One thing I used to do a lot in photoshop was to make custom shapes that I’d use later in painting, which for some more graphical styles makes it a lot faster. They were really easy to make, all I needed was a selection and to choose an option from a menu and save it, then I could drag them out and have them appear rasterized and ready to paint into. So for instance if I paint some black silhouettes of trees, I can then select them and save the shape, and quickly place a bunch of them in an image later, not having to worry about their resolution as with brushes.
I’ve been wanting to recreate this in krita, as it does have some part of this ability in that it has a vector library docker that lets me drag them out quickly, and I can convert them into raster without much fuss even if it’s not automatic.

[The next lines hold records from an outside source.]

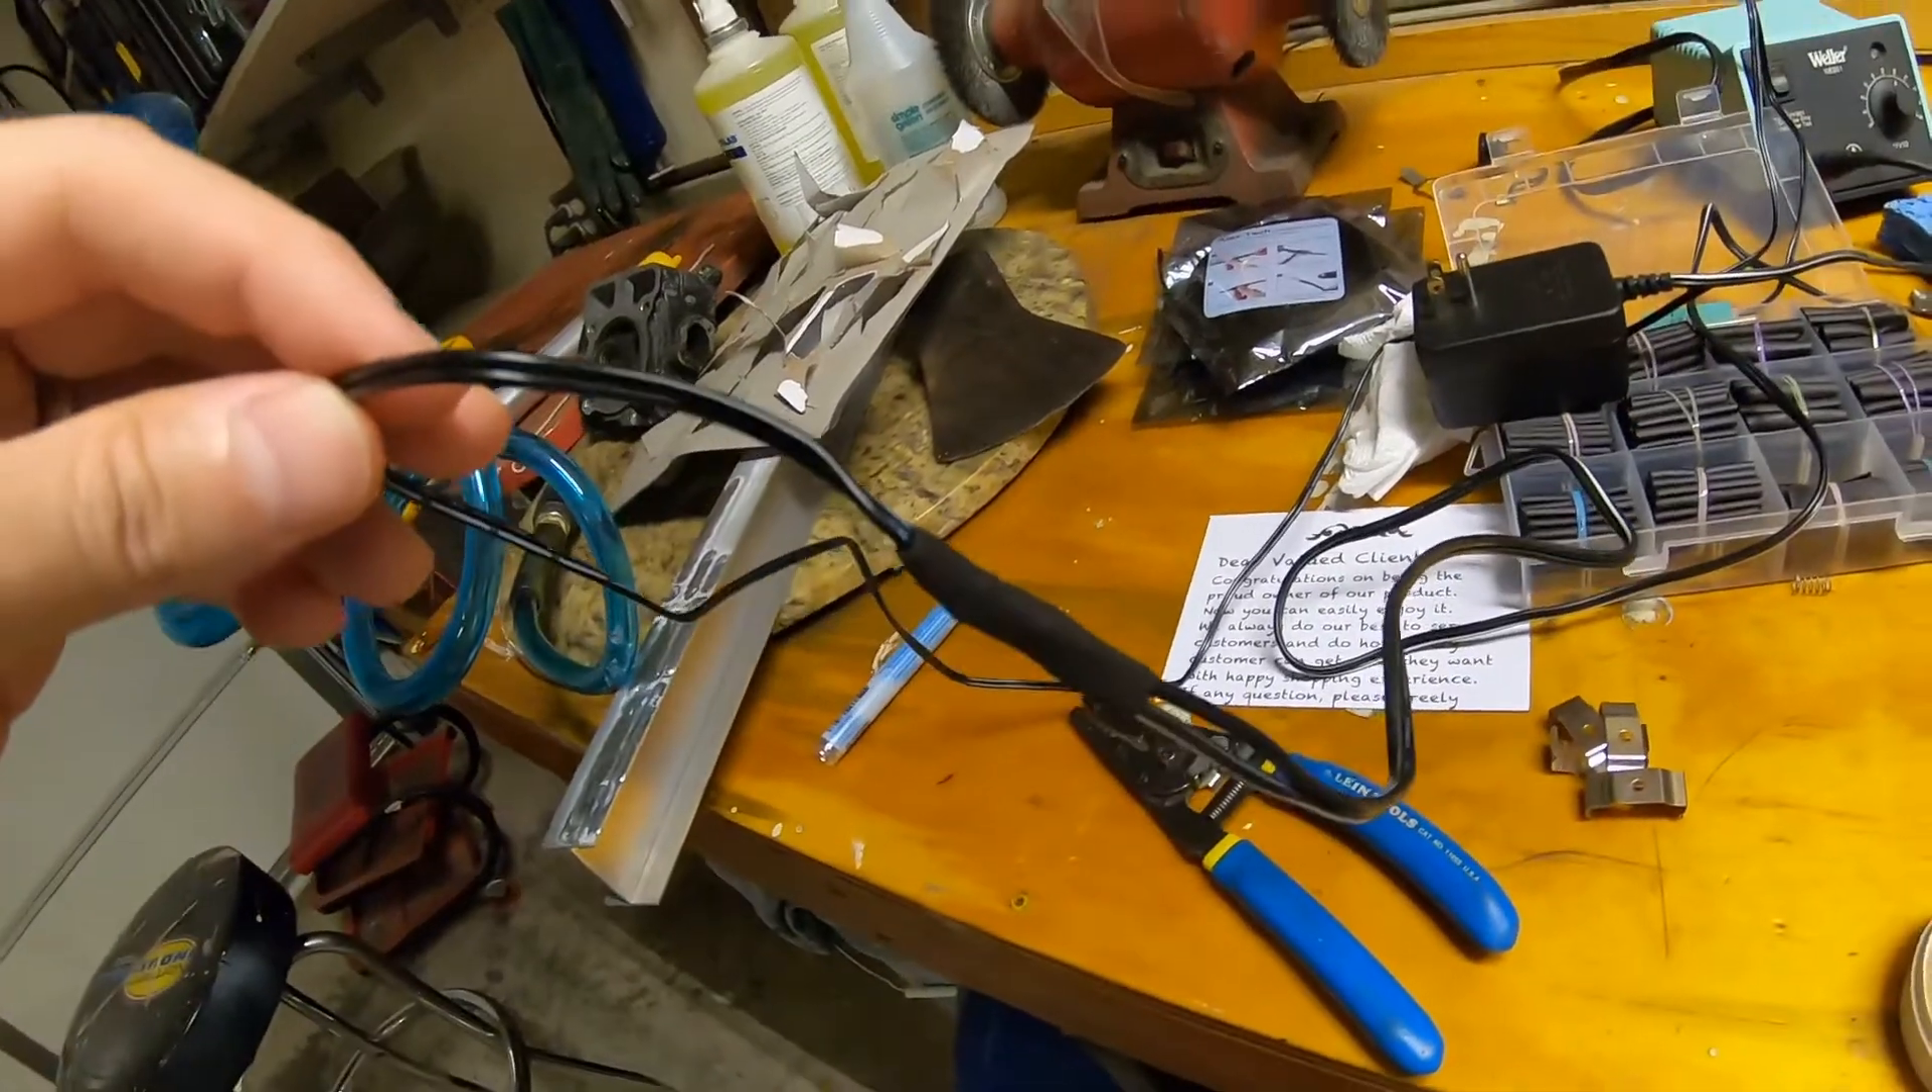All right this connection is done all neat and tidy.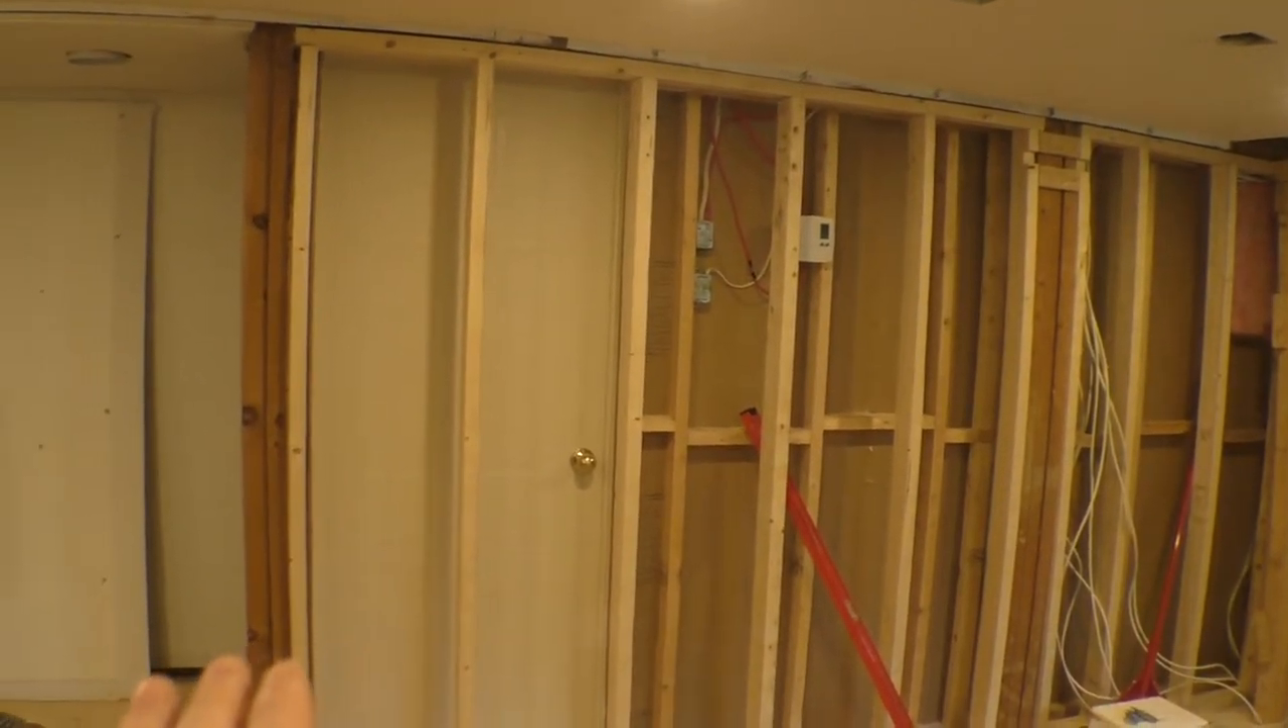I remove the drywall here i haven't removed the door yet uh but i i can now you will see uh in a second why.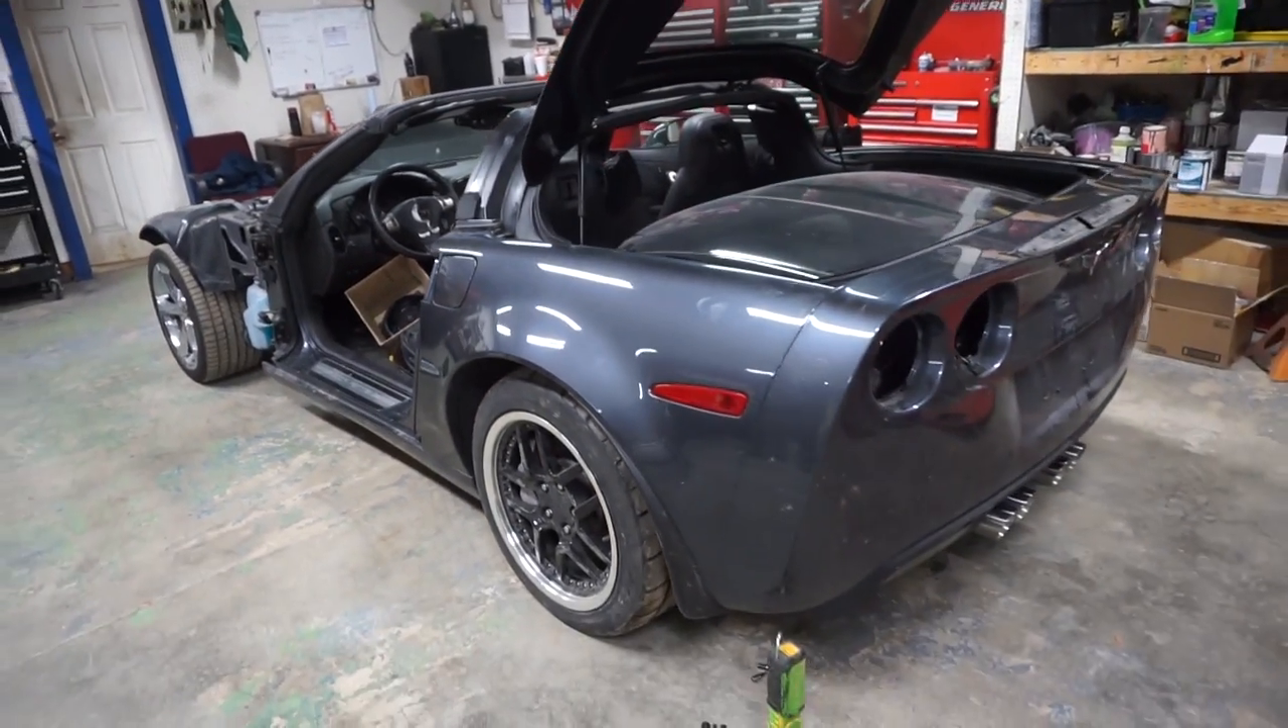Got the first door off peter is still tearing that rear bumper apart.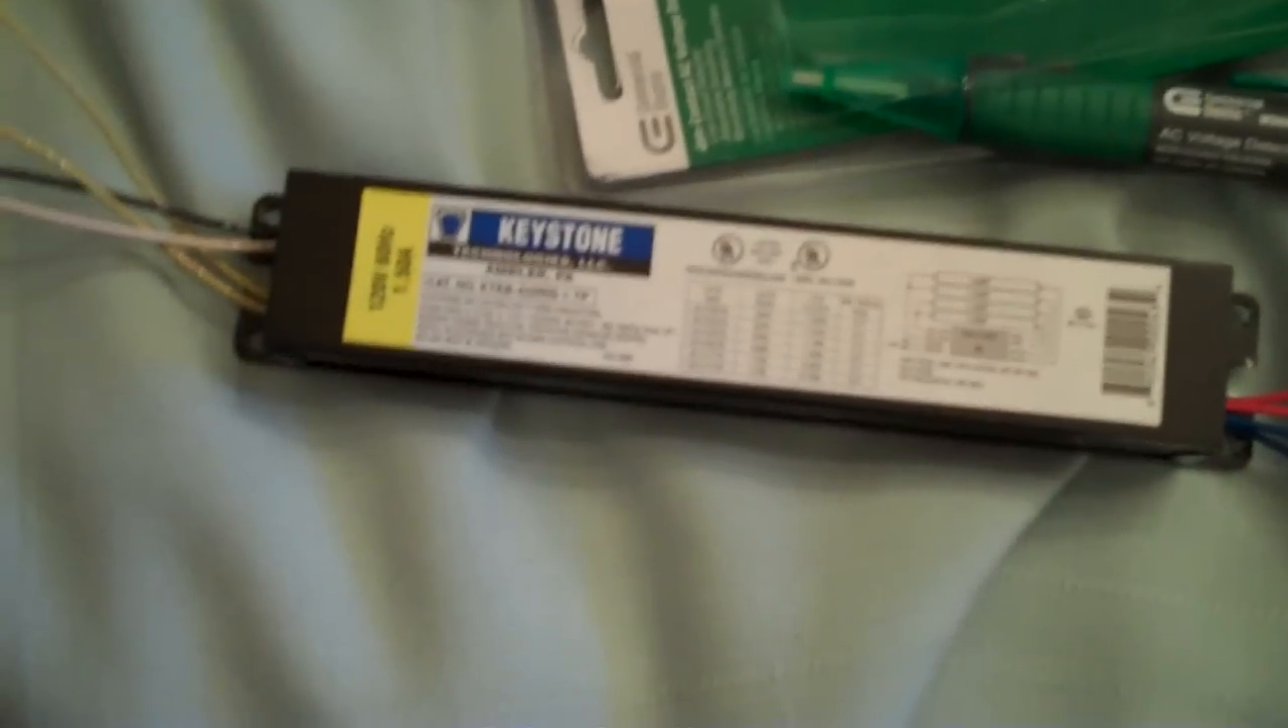This is the old fixture, the old ballast that I've taken out.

However, I can’t figure out how to make a new shape. I am a bit confused by the documentation for libraries, as it says “Currently, you cannot make symbol libraries with Krita yet, but you can make them by hand, as well as use Inkscape to make them.” and I do not know what making them by hand would imply, as opposed to using another program. Does this mean that while it could not make a ‘library’ itself, I could still create shapes for one in krita? Or would the whole process need to be external?
Hello - Yes you can make library by inkscape or Krita itself granted they are vector and formatted as symbol/ or many symbol.
I have done so several times; Though I’m more familiar with the notepad method since I do more than 10 symbols in one library.
Me and @AhabGreybeard have different written method you can use. There is a guide as answer to a previous question. A starter file can be found on this thread.
Thanks, I think if I understand it correctly then for my process to work I would need to create my selection, export it and trace it in inkscape to vector, and then either add it to a library within inkscape or by editing the svg file.
I will give it a shot and see how it goes. However from the sound of it I’m suspecting that if I continue this process in krita I may make the quality sacrifice of using brushes for shapes instead, as it sounds a lot slower than the way I used to do it before, while the process for brush tips is very similar to making a PS-style custom shape.
I did try exporting but the trouble is that I don’t create the shapes as vector to begin with and as far as I could tell it would not export that as svg? I could probably learn to draw them in vector but I also make some from photos, by removing colour and editing levels to get a good silhouette, so I assumed that tracing in inkscape is probably a necessary step for me unless krita has/gains the ability to do that.
Thanks, I’ll have a look at these and see if I can figure it out. To be clear when I say trace I mean the trace bitmap functionality that inkscape uses, I was looking for something like that but could not find it.
Right, krita doesn’t have that particular ability.
I suggest that you use the Freehand Path tool with Precision set to Curve, Optimise enabled and Precison = 0.5 (adjustable to give more or fewer points on a drawn curve).
After that, you can use the Edit Shapes tool, as in the tutorials, to make final adjustments as needed.
Set it to brightness cutoff and play with threshold value - I find .450 to .750 to be good.
A value of 1 will be all black and 0 is white - so depending on the contrast of your image.
If the artwork is complicated, hand tracing in krita would be a long and boring task and prone to error.
It would be a good idea to explore/learn the Inkscape bitmap tracing facilities.
I’ve just played with it and after some initial confusion I figured it out, a little.
I’m sure there will be YouTube video tutorials for it.
Well, for better understanding, or to clear up the possible misunderstanding, SVG stands for “Scalable Vector Graphic” and therefore accepts only vector graphics, as you already noticed.